A friend recommended it yesterday, so I watched it. Objectively speaking, this is a movie that takes a little patience to watch. Unlike those commercial blockbusters that can grab your nerves in the first 5 minutes, the rhythm of this Russian film is a bit slow, and it doesn’t seem to have much audio-visual enjoyment. The foreshadowing of the story took nearly an hour, and I waited patiently for the owner of the vegetarian restaurant to appear. Only then did I understand what the director really wanted to say. I don’t think it can be considered a science fiction film, nor a marketing-themed intellectual film. It just borrows a little bit of science fiction and uses marketing strategies as a fulcrum to raise a thought-provoking question: We all want to live in a beautiful In this world, we all want to do our best to change the world and make it better, but do we really have the ability to change the world?
Misha said that he wanted to make a fortune 20 years ago, but ended up killing an innocent man, and 10 years ago, he wanted to make a fortune, but he left a girl unconscious. Treat it from the root and make it beautiful again. So he used his genius marketing tricks to try to make people understand: Desire is the root of all evil, advertising is the culprit of awakening desire, it should be banned! As a result, the world was thrown into chaos. When the riots took hold, he almost lost his own life, and he could only "believe" that the president would make the "correct" decision. The government first rejected the proposal to ban advertisements in order to protect the normal operation of the business chain. Then, the situation got out of control, and in order to maintain stability, the government had to make a decision to completely ban advertisements. What is "correct"? What is beautiful? Wouldn't it be nice if people really went back to a state of no desire and no desire for new products, no branding, no desire for new things? Let us imagine what it would be like to travel back to primitive society.

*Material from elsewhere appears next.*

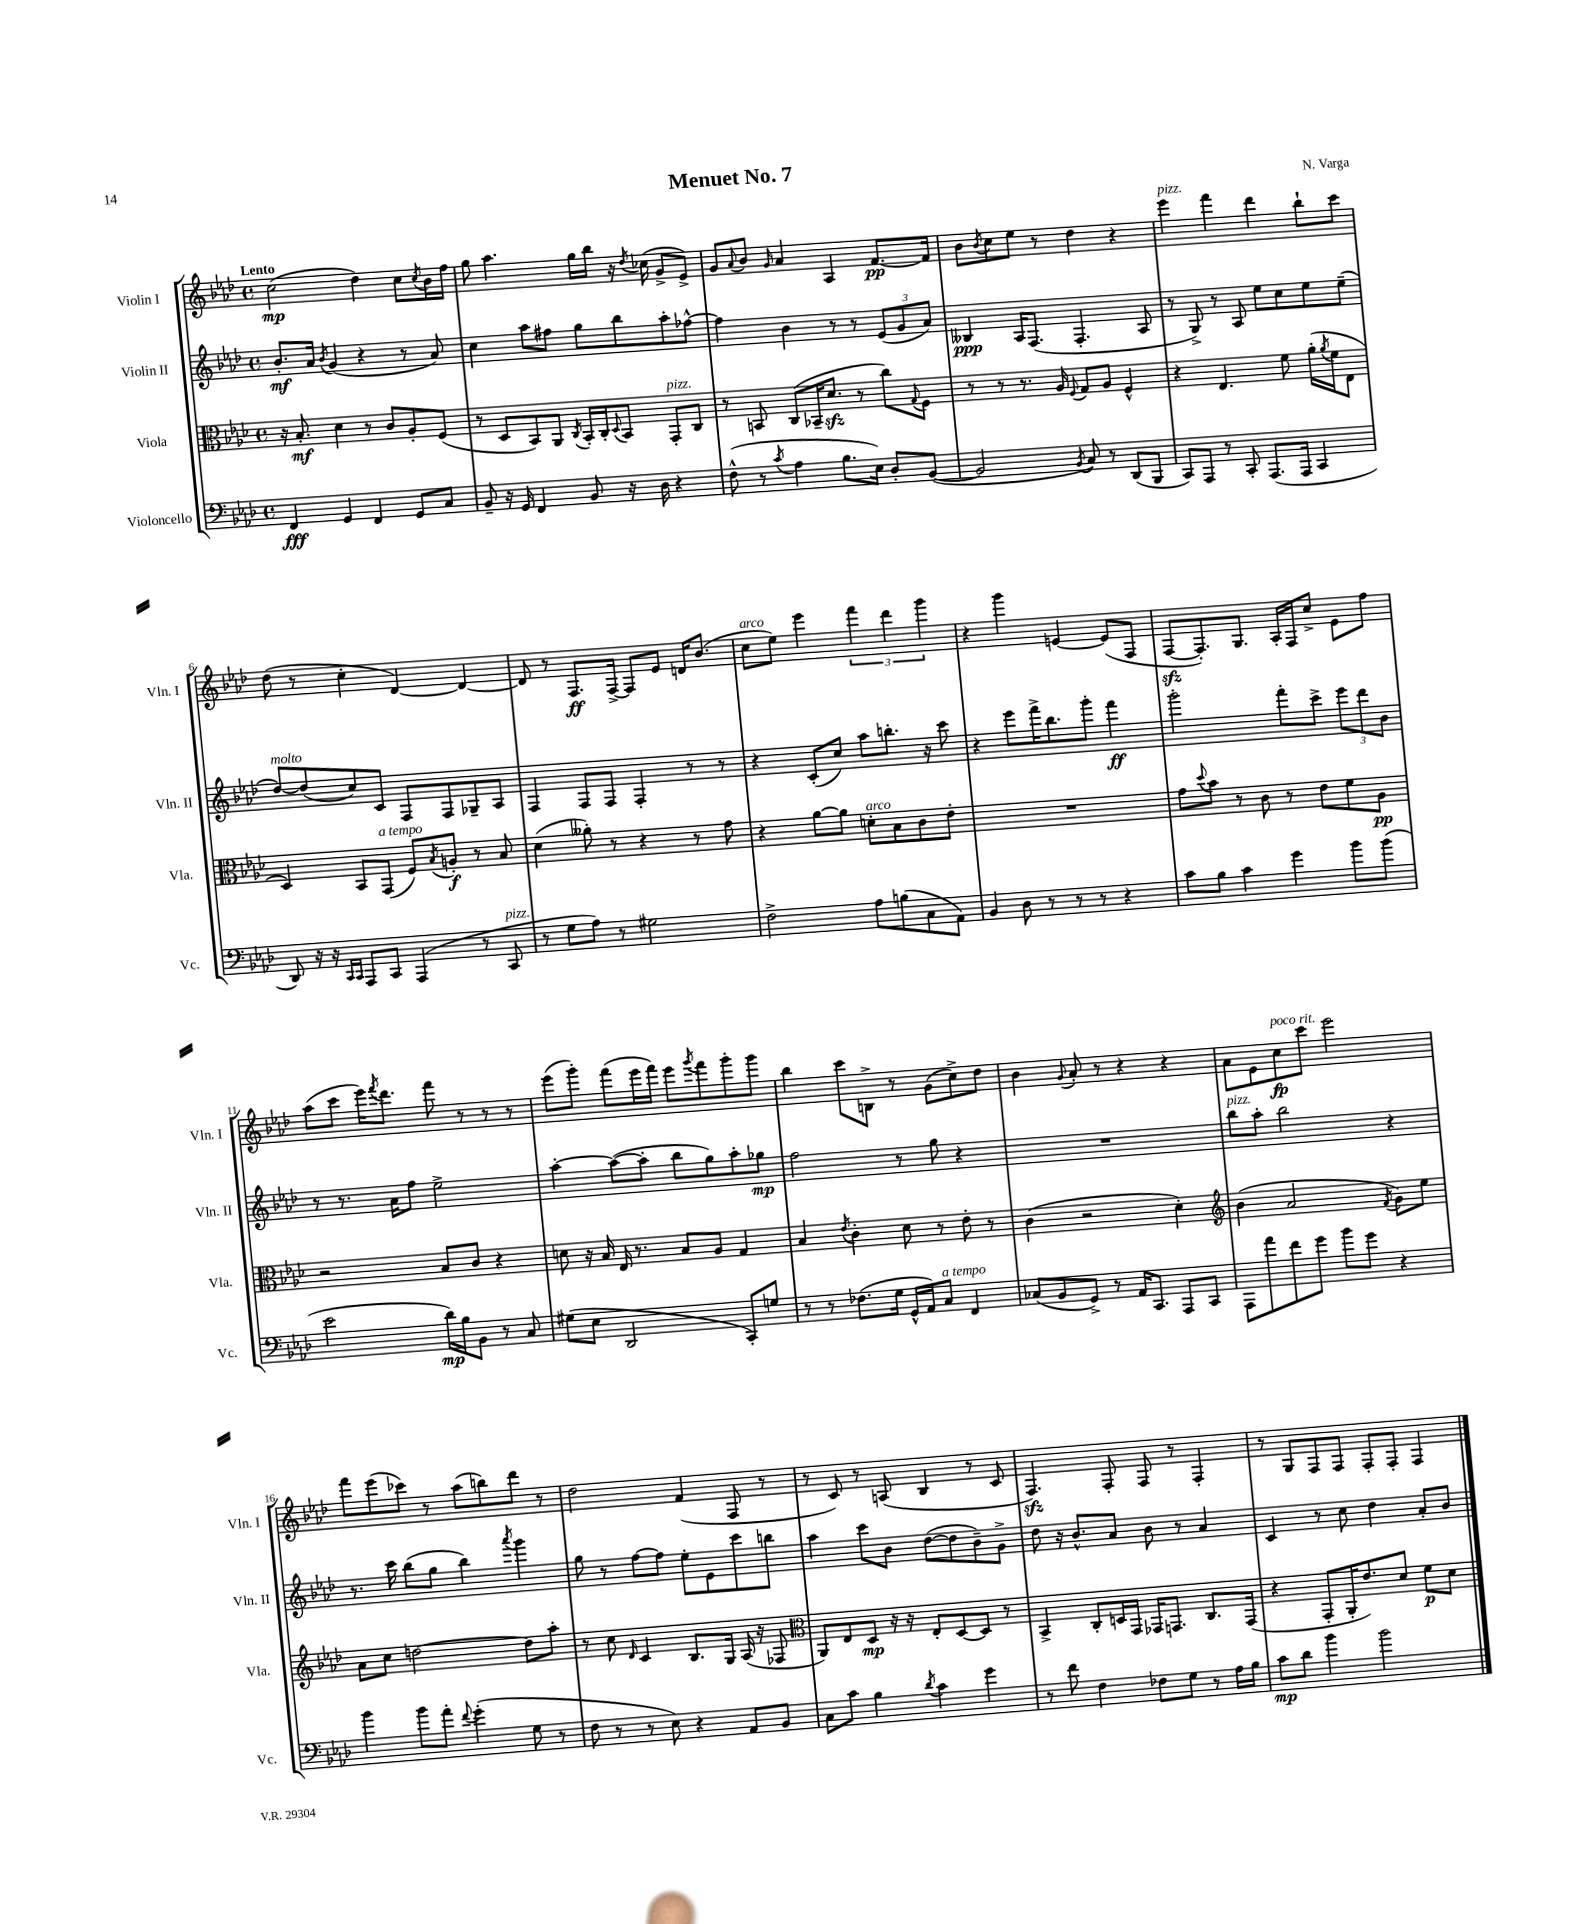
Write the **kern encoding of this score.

Although I can't compliment the filming level of this film, it is still a film that makes me want to sit down and think quietly after watching it. Suddenly there is a sense of enlightenment: out of instinct, everyone's perspective on problems is based on the point where he stands, and thus is limited to that point. I believe that the audience's stimulation from this film must be varied based on their own needs. Maybe someone suddenly stopped taking their son to KFC; maybe someone changed to a vegetarian diet; maybe someone found a theoretical basis for suppressing consumption impulses; , it's really different from what we see on the flyover. As a marketing genius, Misha believes that banning advertising can prevent people from being stimulated by selling lies and have unfavorable consumption impulses, but riots have arisen because of this; the government, in order to maintain the stability of the system under his jurisdiction, made Inconsistent decision-making is a last resort, but there is no choice. When the world is in chaos, Misha seems to wake up: "I want to make the world better, but it turns out to be worse, it's all my fault! I'm so stupid, all I can do now is go to the doctor It's over..." The most worth watching of this film is probably the last 30 minutes, and it is the most interesting thing to help him solve these confusions: Misha, are you really wrong? On the surface, the world is in chaos because of you, but in fact, the world is not in chaos because of you. Forget it, we are all part of the biological chain of the world, vodka, weight loss, fast food, beef, vegetarian food, diapers, cell phones, computers, luxury goods, advertising and brand wars, business circles and governments, marketing wizards and presidents...all of them can not be less. Existence is reasonable, and all things are interdependent and interdependent, endlessly, repeating themselves, until eternity... What is eternity? If your brain has climbed to this point, then you might as well read Hawking again.